PL: It's not the sort of thing I would tell a student of fiction, but it is where the book is going. Truth is a complicated thing. The book is trying to get at the idea that if you tell a story well, you get something useful out of it. I don't know if that's the same as truth.
KGB: Any idea when the book will be done?
PL: (Laughs) No, I keep thinking that I'm finished with the book and keep finding out that I'm not, so I'm wary of making more predictions about when I'll be done, but hopefully… I will finish it.
Chris Adrian has written two novels, Gob's Grief and The Children's Hospital.
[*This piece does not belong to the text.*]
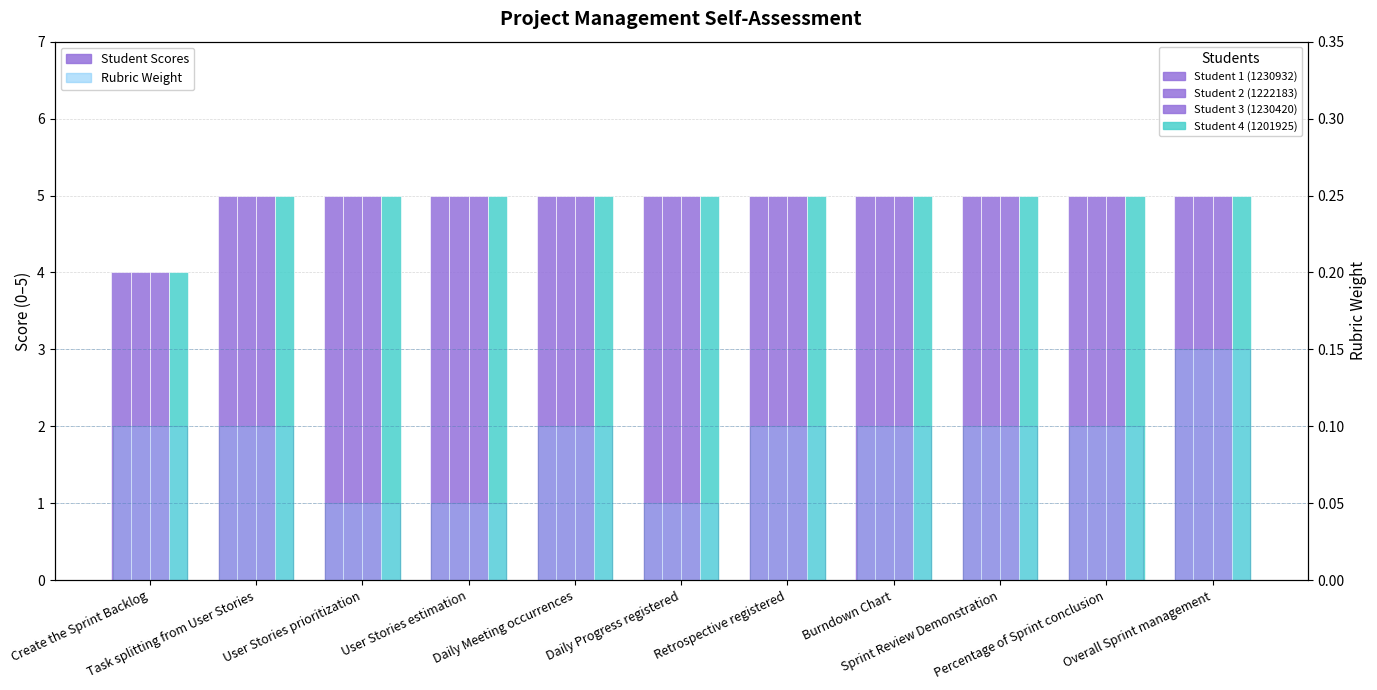

Which has a higher value, User Stories prioritization or Percentage of Sprint conclusion?

User Stories prioritization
His short fiction has appeared in The Paris Review, Zoetrope, Ploughshares, McSweeney's, The New Yorker, The Best American Short Stories, and STORY. He recently completed a pediatric residency at the University of California and is currently a student at Harvard Divinity School.
KGB: Your novel, The Children's Hospital, takes place in a children's hospital floating in the middle of the ocean… how did a children's hospital come to be floating in the middle of the ocean?
CA: (Laughs) The idea is that there's been a second flood, and the whole earth is under seven miles of water, and the only people who survived were people who happened to be either patients or parents or people who were working in the hospital at two a.m. when the flood happens, and it turns out that the hospital was designed by an architect who got visits from an Angel as he was designing the building, telling him that the second flood was coming and he had to basically make a new ark, and so after the rain starts the hospital basically unmoors from its foundation and floats away.
KGB: You're a pediatrician, and are currently pursuing a degree at Harvard Divinity School.
CA: Yes.
KGB: And you just published a novel.
CA: Yes.
KGB: That's really impressive.
CA: (Laughs) Thank you.
KGB: Could you say something about in what way your various pursuits influence your writing, if that isn't too broad a topic?
CA: Medicine and writing overlap a bit, mostly because as a physician I experience things that definitely come out in the writing, even if I'm not writing about a hospital or a sick kid or anything that has to do with medicine, and the privilege of seeing people in these extraordinary situations kind of manufactures the pressure to write in a way that I don't exactly understand. The divinity stuff is more academic. I find it interesting, and a lot of what I'd been reading while writing The Children's Hospital overlapped with the reading list for the first year at Divinity School, so that was part of what attracted me to enroll.
KGB: Are you working on anything new?
CA: Yeah, I'm putting together a collection of stories. They're mostly already written, I'm just fixing them up, and the collection should come out not this summer but the following.